Un article initialement publié dans L’École démocratique, n°95, septembre 2023 (pp. 12-13).
Voilà une réalité grave en soi, puisqu’elle porte atteinte au droit à l’enseignement dont devrait bénéficier chaque enfant. Mais, à y regarder de plus près, la pénurie ne touche pas toutes les populations scolaires de manière identique. En effet, ce sont surtout les écoles fréquentées par les milieux populaires qui peinent à recruter. Par conséquent, les enfants défavorisés, ceux qui n’ont pas d’alternative à l’école pour apprendre, se voient privés de nombreux cours et de remédiations pourtant bien nécessaires.

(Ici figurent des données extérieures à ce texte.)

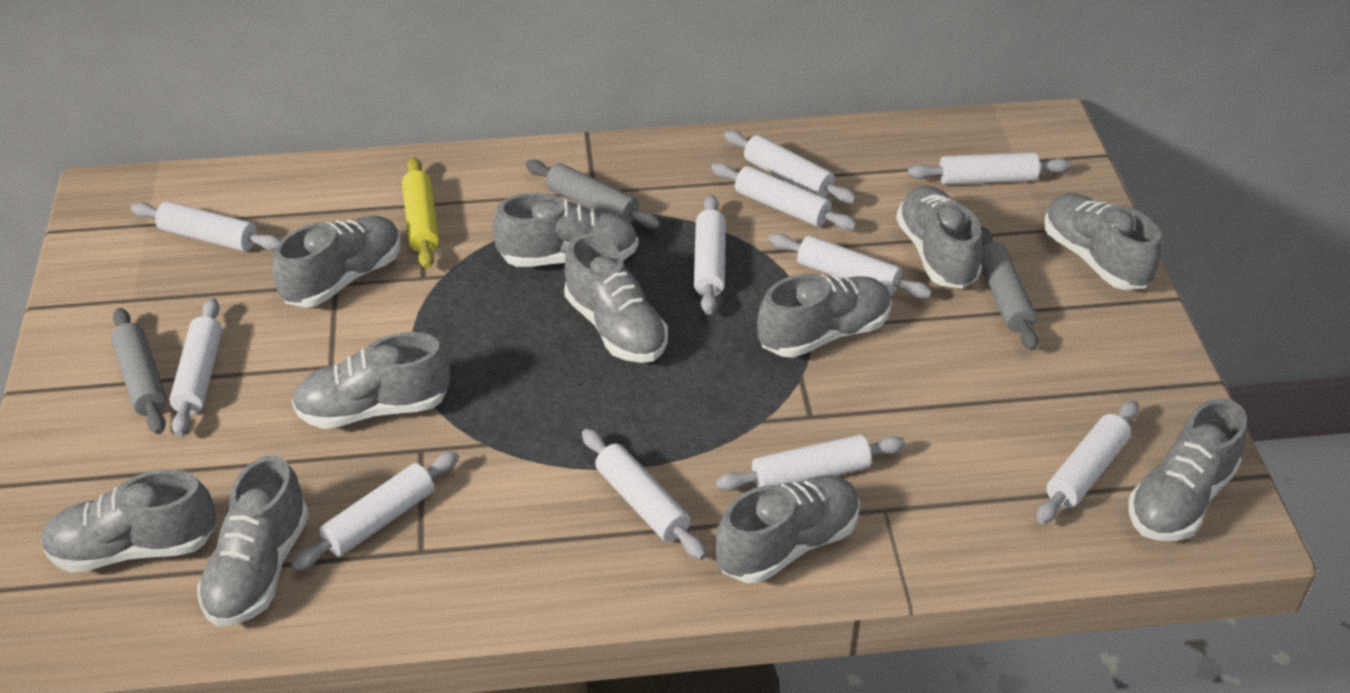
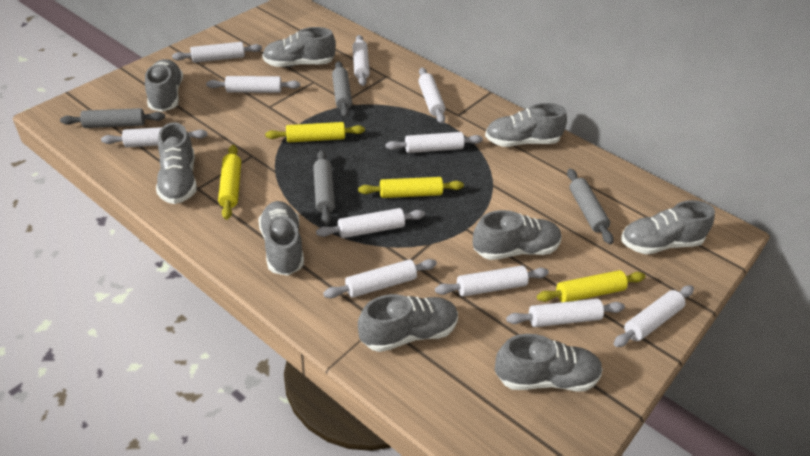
grey rolling pin: 3 -> 4
grey shoe: 11 -> 9
yellow rolling pin: 1 -> 4

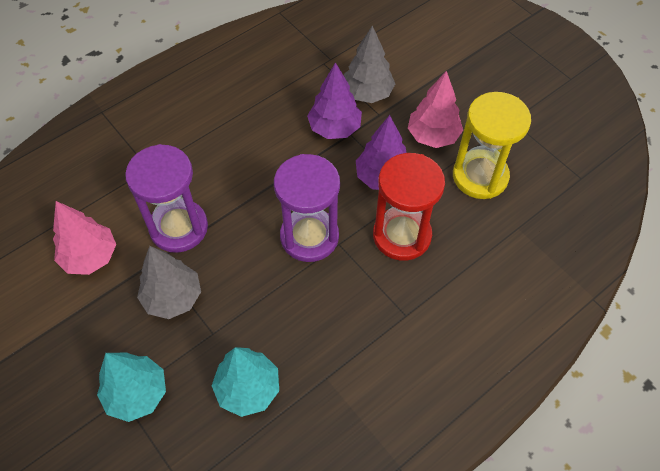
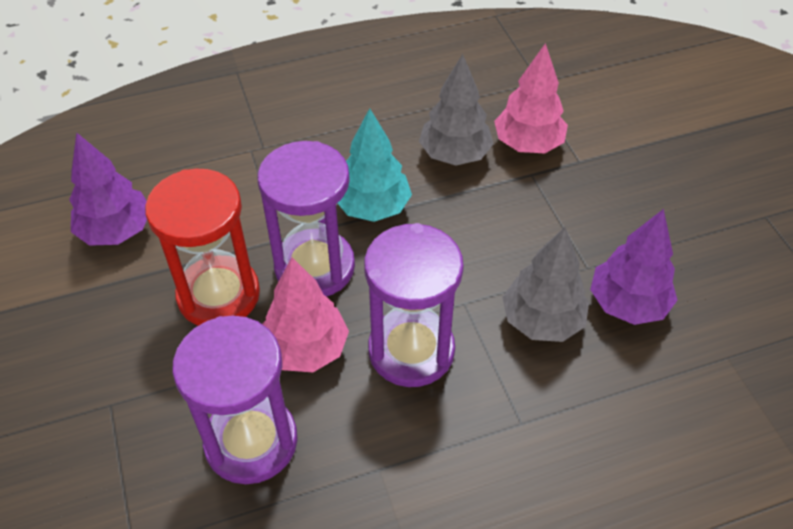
purple hourglass: 2 -> 3
turquoise tree: 2 -> 1
yellow hourglass: 1 -> 0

Personne ne prétendra qu’il existe une recette miracle pour lutter contre la pénurie. Le problème est généralisé et toute l’Europe est concernée. Toute l’Europe ? Non, car il existe un pays d’irréductibles finnois qui résiste encore et toujours à ce fléau. On a dit beaucoup de choses sur l’enseignement en Finlande. Au point d’en agacer certains qui en avaient marre d’être systématiquement comparés à ce pays scandinave qui caracolait en tête des classements PISA. Tant pour ses niveaux moyens que pour sa lutte contre les inégalités. Autant rassurer ceux-là tout de suite. La Finlande n’est plus le modèle qu’il fut. Des mesures de libéralisation, certes modérées, conduisent inévitablement l’enseignement de ce pays au déclin, même si beaucoup, dont la Belgique, seraient heureux d’atteindre encore leurs résultats actuels. Il y a cependant bien un domaine où la Finlande continue de se singulariser positivement. C’est celui de l’absence de pénurie d’enseignants. Au pays des mille lacs, le recrutement ne cause pas de cheveux blancs à ceux qui en ont la charge. Alors oui, ça vaut tout de même la peine de se demander quelle est la différence entre la Finlande et tous les autres sur ce plan-là.
Il y a quelques années, un rapport du Sénat français, qui y avait envoyé des membres en mission, permettait de comprendre à quel point le métier d’enseignant est valorisé dans ce pays. Il insistait particulièrement sur le respect des enseignants. Le système éducatif finlandais est régulièrement évalué. De diverses manières. Que ce soit au niveau global ou en examinant certaines écoles. Mais cette évaluation ne débouche jamais sur une pression et une responsabilisation individuelles. Voici ce que décrit l’auteur d’un article pourtant critique sur certains aspects de l’enseignement finlandais : « plusieurs systèmes occidentaux mettent l’accent sur (…) un principe de responsabilisation de chacun face aux résultats des élèves. En Finlande, c’est différent (…) on y met plutôt l’accent sur (…) la confiance envers les enseignants, grâce à un système de suivi réalisé par les directions d’école. Evidemment, chacun des professionnels à pied d’oeuvre auprès des élèves est, de facto, responsable du résultat des élèves, mais ils ne sont pas tenus responsables (…) les résultats obtenus par les élèves servent de base à une discussion de nature réflexive sur les approches pédagogiques déployées et l’aide à apporter aux élèves en difficulté ».
Bref, tout le contraire de ce qui se passe chez nous. Malgré l’opposition ferme des professeurs et de leurs représentants, la majorité vient de voter cet été un texte qui instaure le principe de nouvelles sanctions. Tout le contraire de ce qu’il faut faire si on veut lutter contre la pénurie.